7. Architecture notes for SHARD-WP-0002

  • T12 (structured/typed page model): add a typed-graph payload tier above typed-records — a page whose content is entities + statements (claim + qualifiers + references + rank), with somevalue/novalue known-unknowns. Render-to-Markdown is a lossy projection, not the canonical form.
  • T16 (identity / addressing): adopt opaque stable identity with labels-as-annotation (Q/P model); record statement GUIDs as an example of sub-page addressable units.
  • Native-query tiering: SPARQL/RDF + federated SERVICE is the graph far-end of the query spectrum (above datalog/filters); SERVICE is also a query-time federation mode to sit beside fedwiki's structural federation.
  • Provenance model: allow per-statement references + rank (sub-page provenance, coexistence-with-curation) in the union, even if MVP collapses to per-page.
  • Derived index: WDQS = canonical JSON entities → update stream → Blazegraph SPARQL index; the reference implementation of UC-63 at scale (per-shard or core-built index, Q16).

8. Open questions

  1. Does shard-wiki model a typed-graph page natively (T12), or always treat Wikibase as a structured shard projected to a Markdown/table rendering (UC-55), or both (canonical graph + lossy view)?
  2. Is SPARQL/graph query exposed as a union-level capability (translate to a common query layer) or only as a pass-through to graph-capable shards?

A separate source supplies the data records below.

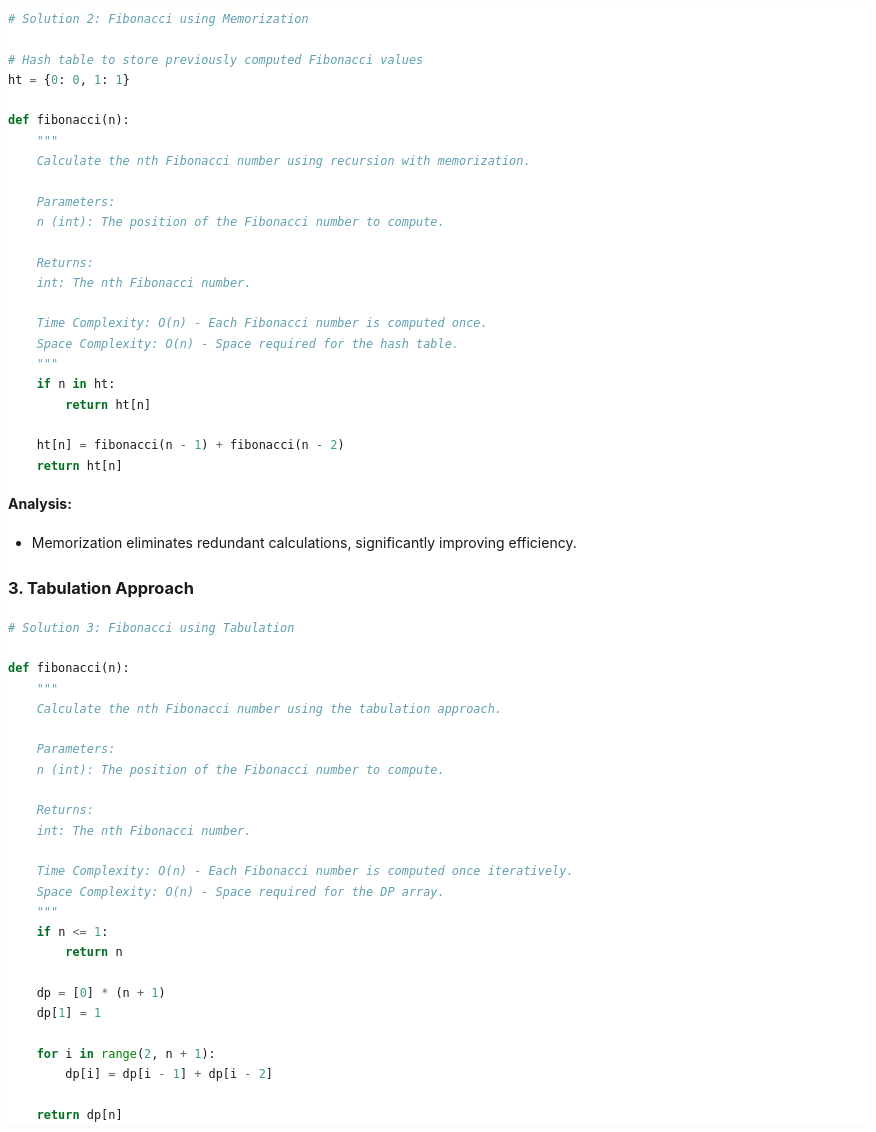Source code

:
 ```python
# Solution 2: Fibonacci using Memorization

# Hash table to store previously computed Fibonacci values
ht = {0: 0, 1: 1}

def fibonacci(n):
    """
    Calculate the nth Fibonacci number using recursion with memorization.

    Parameters:
    n (int): The position of the Fibonacci number to compute.

    Returns:
    int: The nth Fibonacci number.

    Time Complexity: O(n) - Each Fibonacci number is computed once.
    Space Complexity: O(n) - Space required for the hash table.
    """
    if n in ht:
        return ht[n]

    ht[n] = fibonacci(n - 1) + fibonacci(n - 2)
    return ht[n]
```

#### **Analysis**:
- Memorization eliminates redundant calculations, significantly improving efficiency.

### **3. Tabulation Approach**

```python
# Solution 3: Fibonacci using Tabulation

def fibonacci(n):
    """
    Calculate the nth Fibonacci number using the tabulation approach.

    Parameters:
    n (int): The position of the Fibonacci number to compute.

    Returns:
    int: The nth Fibonacci number.

    Time Complexity: O(n) - Each Fibonacci number is computed once iteratively.
    Space Complexity: O(n) - Space required for the DP array.
    """
    if n <= 1:
        return n

    dp = [0] * (n + 1)
    dp[1] = 1

    for i in range(2, n + 1):
        dp[i] = dp[i - 1] + dp[i - 2]

    return dp[n]
```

How does federated SERVICE relate to shard-wiki's own cross-shard query?
  3. At what granularity does the coordination journal record provenance — per page (MVP), per statement (Wikibase-native), or configurable?
  4. Is rank (coexisting contradictory values w/ curation) representable in the union as a first-class "chorus of statements," unifying with fedwiki's page-level chorus (UC-72/27)?

9. Sources

  • Wikibase/DataModel and DataModel/Primer — mediawiki.org
  • Help:Qualifiers; Wikidata SPARQL query service + Query Help; SPARQL tutorial — wikidata.org
  • Wikidata Query Service / User Manual — mediawiki.org; Wikitech (Blazegraph, updater)
  • "The wikibase model" — Vanderbilt Libraries Digital Lab (heardlibrary.github.io)
  • RaiseWikibase — Wikibase Data Model functions (ub-mannheim.github.io)
  • WShEx / EntitySchemas (ShEx) — arxiv.org/abs/2208.02697, ceur-ws.org Vol-3262

10. Traceability

New UCs UC-73UC-75 carry the marker in the wikiengines column of spec/UseCaseCatalog.md. Enriched: UC-34, UC-58, UC-52, UC-24. Architecture cross-refs: SHARD-WP-0002 T12, T16, native-query tiering, provenance model, UC-63 derived index.